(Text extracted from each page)
-.-.-
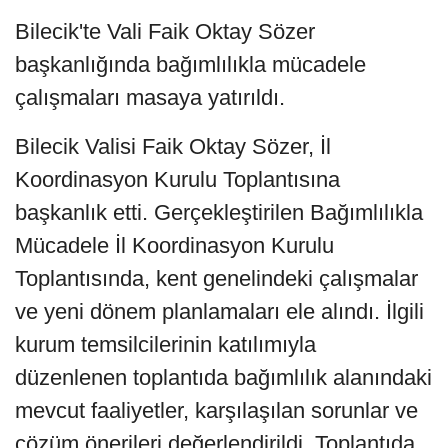
Bilecik'te Vali Faik Oktay Sözer
başkanlığında bağımlılıkla mücadele
çalışmaları masaya yatırıldı.
Bilecik Valisi Faik Oktay Sözer, İl
Koordinasyon Kurulu Toplantısına
başkanlık etti. Gerçekleştirilen Bağımlılıkla
Mücadele İl Koordinasyon Kurulu
Toplantısında, kent genelindeki çalışmalar
ve yeni dönem planlamaları ele alındı. İlgili
kurum temsilcilerinin katılımıyla
düzenlenen toplantıda bağımlılık alanındaki
mevcut faaliyetler, karşılaşılan sorunlar ve
çözüm önerileri değerlendirildi. Toplantıda,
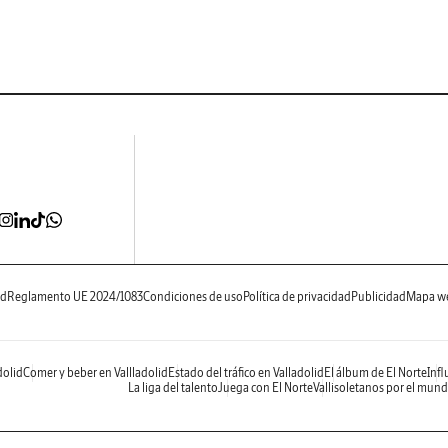
ad
Reglamento UE 2024/1083
Condiciones de uso
Política de privacidad
Publicidad
Mapa w
dolid
Comer y beber en Vallladolid
Estado del tráfico en Valladolid
El álbum de El Norte
Infl
La liga del talento
Juega con El Norte
Vallisoletanos por el mun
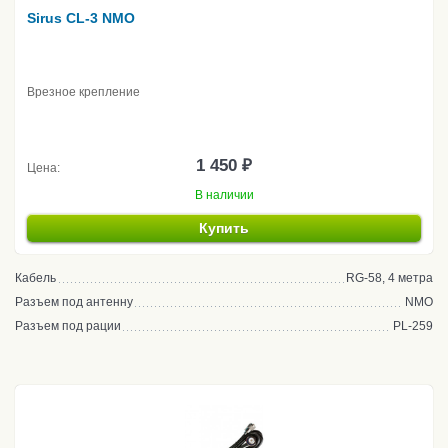
Sirus CL-3 NMO
Врезное крепление
1 450 ₽
Цена:
В наличии
Купить
Кабель
RG-58, 4 метра
Разъем под антенну
NMO
Разъем под рации
PL-259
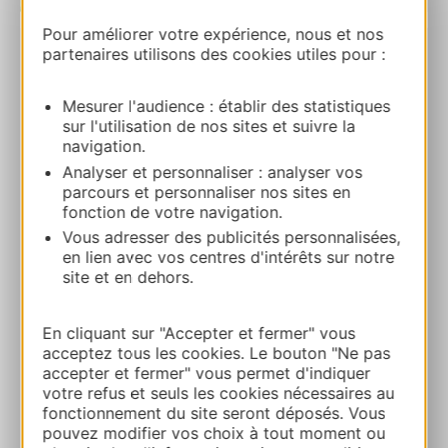
| Map data ©
Leaflet
OpenStreetMap contributors
Pour améliorer votre expérience, nous et nos
partenaires utilisons des cookies utiles pour :
RESERVA
Mesurer l'audience : établir des statistiques
sur l'utilisation de nos sites et suivre la
LES JARDINS SUSPENDUS SÈTE –
navigation.
CHAMBRE D’HÔTES EVASION 2 PERS.
Analyser et personnaliser : analyser vos
34200 SETE
parcours et personnaliser nos sites en
fonction de votre navigation.
Vous adresser des publicités personnalisées,
Ruta y acceso
en lien avec vos centres d'intérêts sur notre
site et en dehors.
+33 6 73 13 81 36
En cliquant sur "Accepter et fermer" vous
acceptez tous les cookies. Le bouton "Ne pas
+33 6 73 13 81 36
accepter et fermer" vous permet d'indiquer
votre refus et seuls les cookies nécessaires au
fonctionnement du site seront déposés. Vous
E-mail
pouvez modifier vos choix à tout moment ou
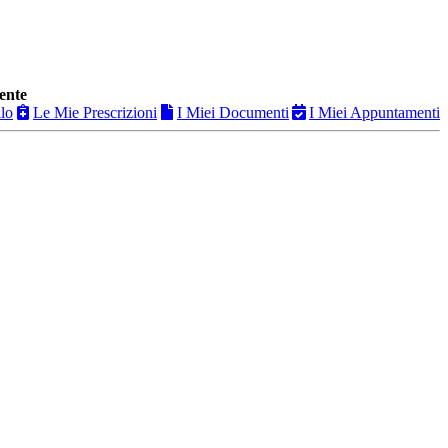
ente
ilo
Le Mie Prescrizioni
I Miei Documenti
I Miei Appuntamenti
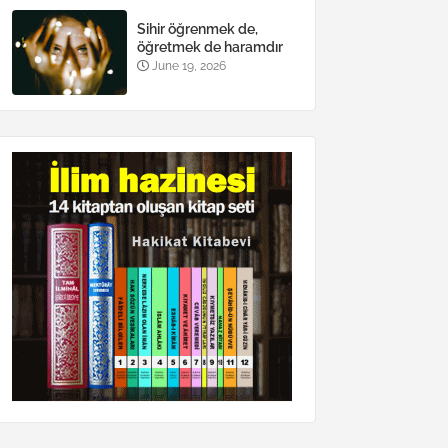
Sihir öğrenmek de,
öğretmek de haramdır
June 19, 2026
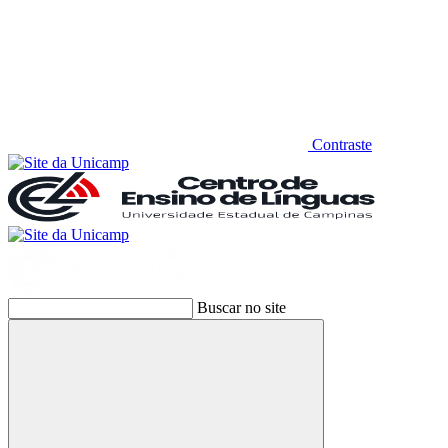
Contraste
Buscar no site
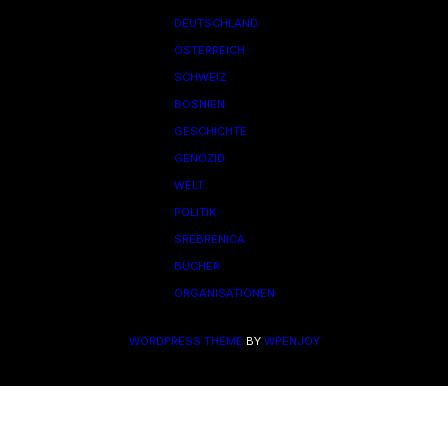
DEUTSCHLAND
ÖSTERREICH
SCHWEIZ
BOSNIEN
GESCHICHTE
GENOZID
WELT
POLITIK
SREBRENICA
BÜCHER
ORGANISATIONEN
WORDPRESS THEME
BY
WPENJOY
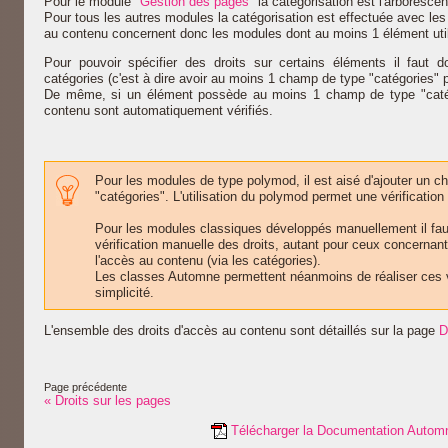
Pour le module "
Gestion des pages
" la catégorisation est l'arboresc
Pour tous les autres modules la catégorisation est effectuée avec les 
au contenu concernent donc les modules dont au moins 1 élément util
Pour pouvoir spécifier des droits sur certains éléments il faut 
catégories (c'est à dire avoir au moins 1 champ de type "catégories" p
De même, si un élément possède au moins 1 champ de type "catégo
contenu sont automatiquement vérifiés.
Pour les modules de type polymod, il est aisé d'ajouter un 
"catégories". L'utilisation du polymod permet une vérification 
Pour les modules classiques développés manuellement il fau
vérification manuelle des droits, autant pour ceux concernan
l'accès au contenu (via les catégories).
Les classes Automne permettent néanmoins de réaliser ces v
simplicité.
L'ensemble des droits d'accès au contenu sont détaillés sur la page
D
Page précédente
« Droits sur les pages
Télécharger la Documentation Autom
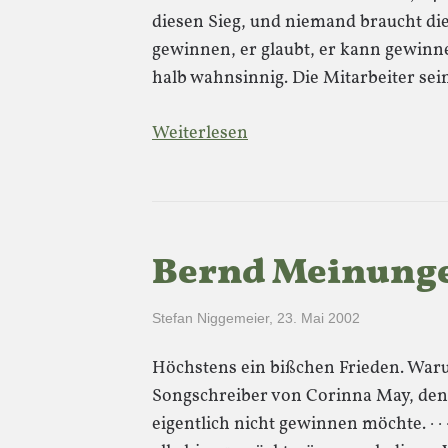
diesen Sieg, und niemand braucht die
gewinnen, er glaubt, er kann gewin
halb wahnsinnig. Die Mitarbeiter sei
Weiterlesen
Bernd Meinung
Stefan Niggemeier
,
23. Mai 2002
Höchstens ein bißchen Frieden. War
Songschreiber von Corinna May, den
eigentlich nicht gewinnen möchte. · · 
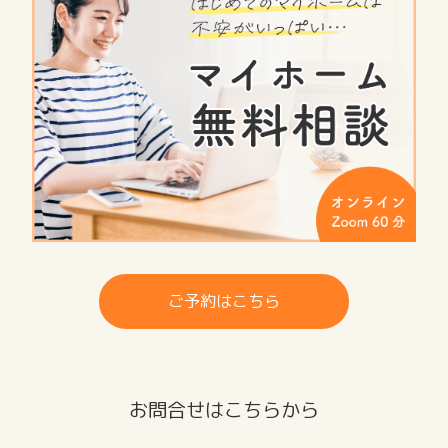
ご予約はこちら
お問合せはこちらから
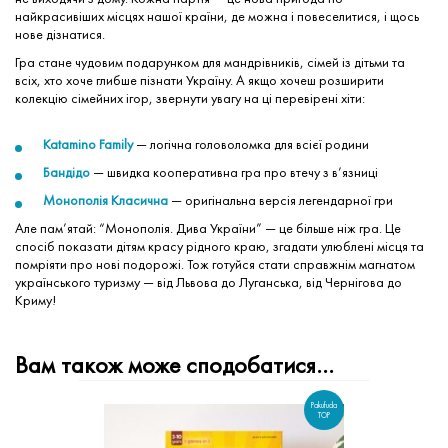
найкрасивіших місцях нашої країни, де можна і повеселитися, і щось
нове дізнатися.
Гра стане чудовим подарунком для мандрівників, сімей із дітьми та
всіх, хто хоче глибше пізнати Україну. А якщо хочеш розширити
колекцію сімейних ігор, звернути увагу на ці перевірені хіти:
Katamino Family
— логічна головоломка для всієї родини
Бандідо
— швидка кооперативна гра про втечу з в’язниці
Монополія Класична
— оригінальна версія легендарної гри
Але пам’ятай: “Монополія. Дива України” — це більше ніж гра. Це
спосіб показати дітям красу рідного краю, згадати улюблені місця та
помріяти про нові подорожі. Тож готуйся стати справжнім магнатом
українського туризму — від Львова до Луганська, від Чернігова до
Криму!
Вам також може сподобатися…
Pakufuda
TOP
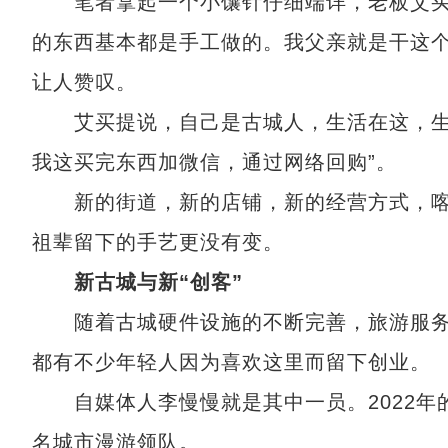
笔者拿起一个小馕针仔细端详，老板艾买提
的东西基本都是手工做的。我父亲就是干这个
让人赞叹。
艾买提说，自己是古城人，生活在这，生意
我这买完东西加微信，通过网络回购”。
新的街道，新的店铺，新的经营方式，喀
祖辈留下的手艺更没有变。
新古城与新“创客”
随着古城硬件设施的不断完善，旅游服务
都有不少年轻人因为喜欢这里而留下创业。
自媒体人李慢慢就是其中一员。2022年
名城市漫游领队。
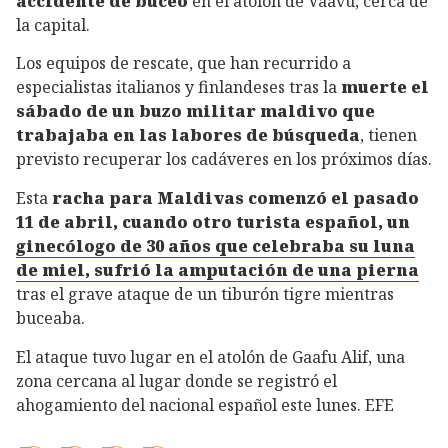
accidente de buceo
en el atolón de Vaavu, cerca de
la capital.
Los equipos de rescate, que han recurrido a
especialistas italianos y finlandeses tras la
muerte el
sábado de un buzo militar maldivo que
trabajaba en las labores de búsqueda
, tienen
previsto recuperar los cadáveres en los próximos días.
Esta
racha para Maldivas comenzó el pasado
11 de abril, cuando otro turista español, un
ginecólogo de 30 años que celebraba su luna
de miel, sufrió la amputación de una pierna
tras el grave ataque de un tiburón tigre mientras
buceaba.
El ataque tuvo lugar en el atolón de Gaafu Alif, una
zona cercana al lugar donde se registró el
ahogamiento del nacional español este lunes. EFE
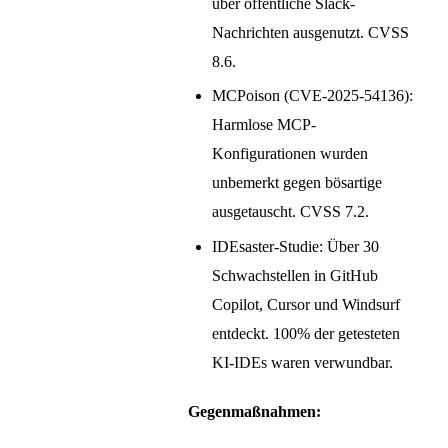
über öffentliche Slack-
Nachrichten ausgenutzt. CVSS
8.6.
MCPoison (CVE-2025-54136):
Harmlose MCP-
Konfigurationen wurden
unbemerkt gegen bösartige
ausgetauscht. CVSS 7.2.
IDEsaster-Studie: Über 30
Schwachstellen in GitHub
Copilot, Cursor und Windsurf
entdeckt. 100% der getesteten
KI-IDEs waren verwundbar.
Gegenmaßnahmen:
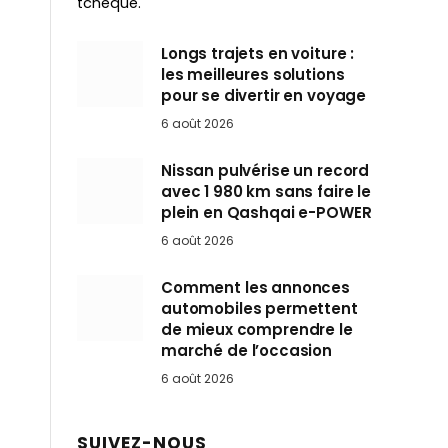
tchèque.
Longs trajets en voiture :
les meilleures solutions
pour se divertir en voyage
6 août 2026
Nissan pulvérise un record
avec 1 980 km sans faire le
plein en Qashqai e-POWER
6 août 2026
Comment les annonces
automobiles permettent
de mieux comprendre le
marché de l’occasion
6 août 2026
SUIVEZ-NOUS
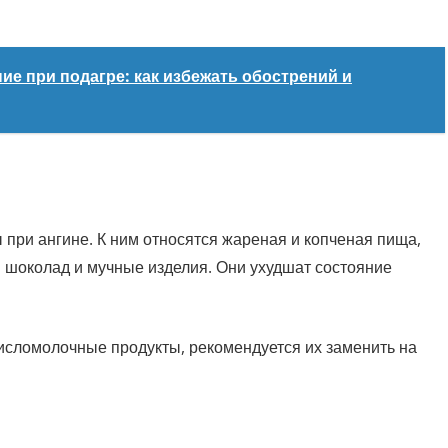
ие при подагре: как избежать обострений и
 при ангине. К ним относятся жареная и копченая пища,
 шоколад и мучные изделия. Они ухудшат состояние
кисломолочные продукты, рекомендуется их заменить на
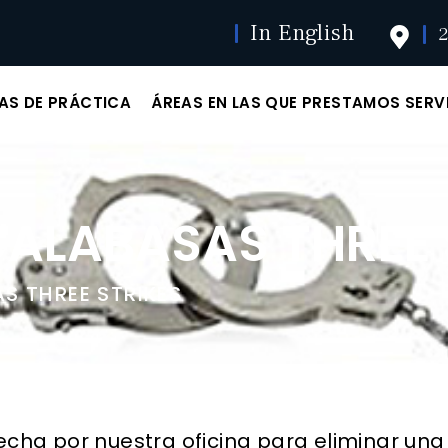
In English
2
AS DE PRÁCTICA
ÁREAS EN LAS QUE PRESTAMOS SERV
ALABASAS THREE 
 THREE STRIKES
cha por nuestra oficina para eliminar una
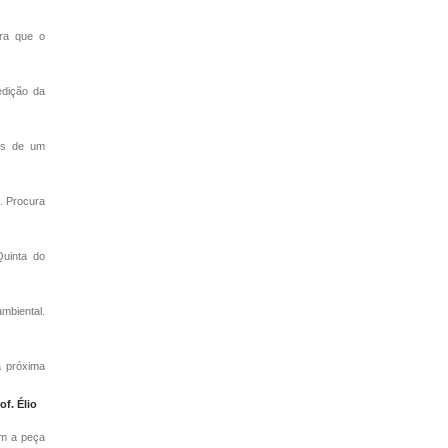
era que o
edição da
is de um
. Procura
uinta do
mbiental.
a próxima
f. Élio
om a peça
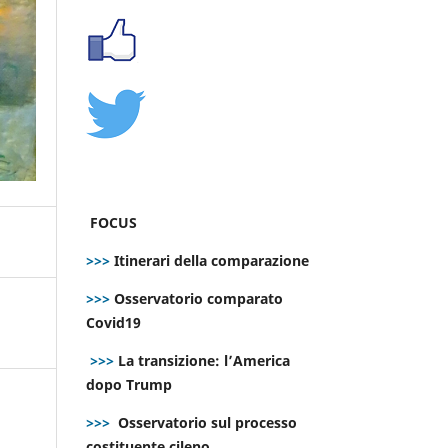
FOCUS
>>>
Itinerari della comparazione
>>>
Osservatorio comparato
Covid19
>>>
La transizione: l’America
dopo Trump
>>>
Osservatorio sul processo
costituente cileno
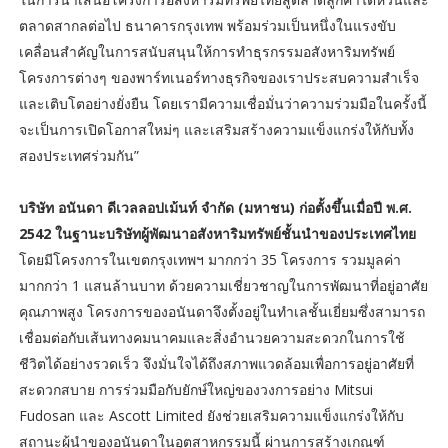
ตลาดสากลต่อไป ธนาคารกรุงเทพ พร้อมร่วมเป็นหนึ่งในแรงขับ
เคลื่อนสำคัญในการสนับสนุนให้การทำธุรกรรมอสังหาริมทรัพย์
โครงการต่างๆ ของพาร์ทเนอร์ทางธุรกิจของเราประสบความสำเร็จ
และเติบโตอย่างยั่งยืน โดยเรามีความเชื่อมั่นว่าความร่วมมือในครั้งนี้
จะเป็นการเปิดโอกาสใหม่ๆ และเสริมสร้างความแข็งแกร่งให้กับทั้ง
สองประเทศร่วมกัน”
บริษัท อนันดา ดีเวลลอปเม้นท์ จำกัด (มหาชน) ก่อตั้งขึ้นเมื่อปี พ.ศ.
2542 ในฐานะบริษัทผู้พัฒนาอสังหาริมทรัพย์ชั้นนำของประเทศไทย
โดยมีโครงการในเขตกรุงเทพฯ มากกว่า 35 โครงการ รวมมูลค่า
มากกว่า 1 แสนล้านบาท ด้วยความเชี่ยวชาญในการพัฒนาที่อยู่อาศัย
คุณภาพสูง โครงการของอนันดาจึงตั้งอยู่ในทำเลชั้นเยี่ยมซึ่งสามารถ
เชื่อมต่อกับเส้นทางคมนาคมและสิ่งอำนวยความสะดวกในการใช้
ชีวิตได้อย่างรวดเร็ว จึงมั่นใจได้ถึงสภาพแวดล้อมเพื่อการอยู่อาศัยที่
สะดวกสบาย การร่วมมือกับยักษ์ใหญ่ของวงการอย่าง Mitsui
Fudosan และ Ascott Limited ยังช่วยเสริมความแข็งแกร่งให้กับ
สถานะผู้นำของอนันดาในอุตสาหกรรมนี้ ผ่านการสร้างเกณฑ์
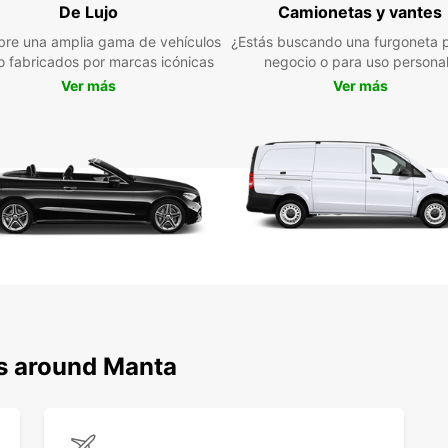
De Lujo
Camionetas y vantes
Descub
paradi
re una amplia gama de vehículos
¿Estás buscando una furgoneta p
Europc
jo fabricados por marcas icónicas
negocio o para uso persona
prepár
Ver más
Ver más
destin
ns around Manta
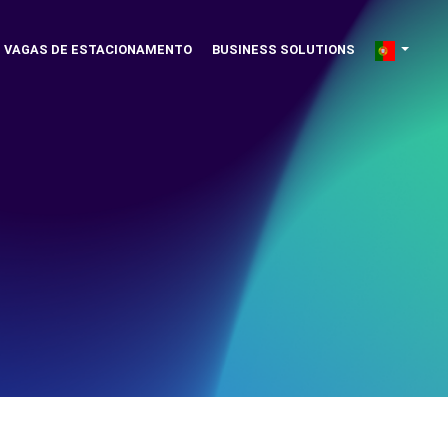
VAGAS DE ESTACIONAMENTO
BUSINESS SOLUTIONS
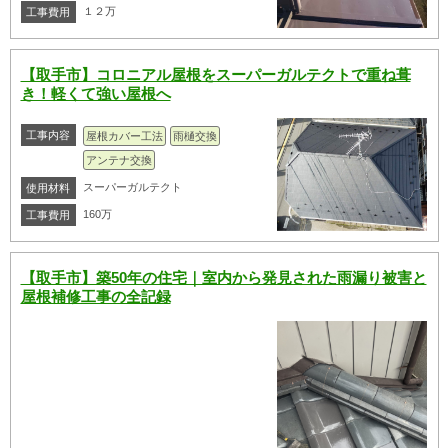
１２万
工事費用
【取手市】コロニアル屋根をスーパーガルテクトで重ね葺
き！軽くて強い屋根へ
工事内容
屋根カバー工法
雨樋交換
アンテナ交換
スーパーガルテクト
使用材料
160万
工事費用
【取手市】築50年の住宅｜室内から発見された雨漏り被害と
屋根補修工事の全記録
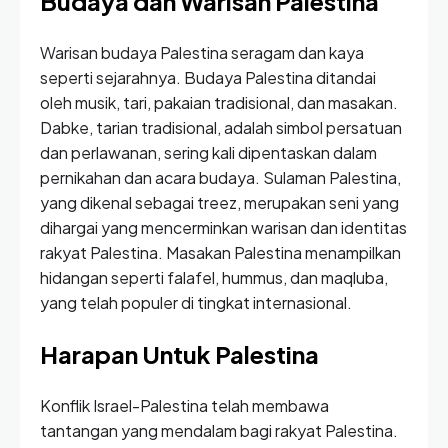
Budaya dan Warisan Palestina
Warisan budaya Palestina seragam dan kaya
seperti sejarahnya. Budaya Palestina ditandai
oleh musik, tari, pakaian tradisional, dan masakan.
Dabke, tarian tradisional, adalah simbol persatuan
dan perlawanan, sering kali dipentaskan dalam
pernikahan dan acara budaya. Sulaman Palestina,
yang dikenal sebagai treez, merupakan seni yang
dihargai yang mencerminkan warisan dan identitas
rakyat Palestina. Masakan Palestina menampilkan
hidangan seperti falafel, hummus, dan maqluba,
yang telah populer di tingkat internasional.
Harapan Untuk Palestina
Konflik Israel-Palestina telah membawa
tantangan yang mendalam bagi rakyat Palestina.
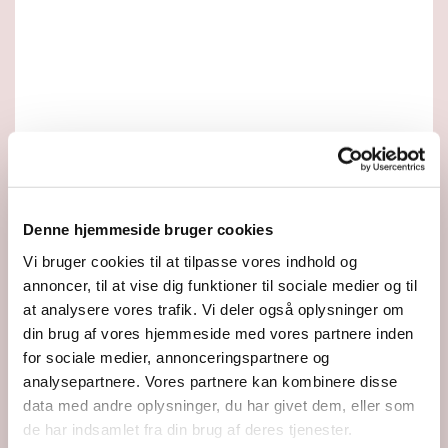
Du vil måske også kunne lide...
Denne hjemmeside bruger cookies
Vi bruger cookies til at tilpasse vores indhold og
annoncer, til at vise dig funktioner til sociale medier og til
at analysere vores trafik. Vi deler også oplysninger om
din brug af vores hjemmeside med vores partnere inden
for sociale medier, annonceringspartnere og
analysepartnere. Vores partnere kan kombinere disse
data med andre oplysninger, du har givet dem, eller som
de har indsamlet fra din brug af deres tjenester.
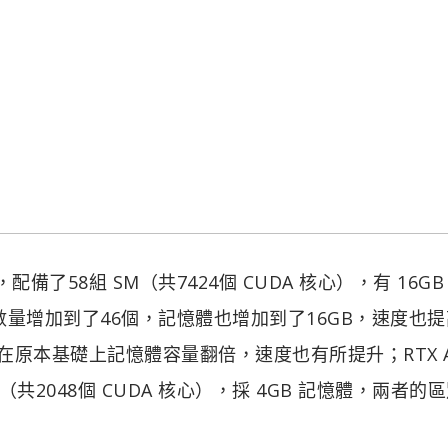
，配備了58組 SM（共7424個 CUDA 核心），有 16GB
0，SM 數量增加到了46個，記憶體也增加到了16GB，速度也
00 8GB 在原本基礎上記憶體容量翻倍，速度也有所提升；RTX A
M（共2048個 CUDA 核心），採 4GB 記憶體，兩者的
-.-.-
Your objective: Return every line of the rows above that contains the string "catégories", copying each such line in full.

Result of this task:
catégories (c'est à dire avoir au moins 1 champ de type "catégories" p
"catégories". L'utilisation du polymod permet une vérification 
l'accès au contenu (via les catégories).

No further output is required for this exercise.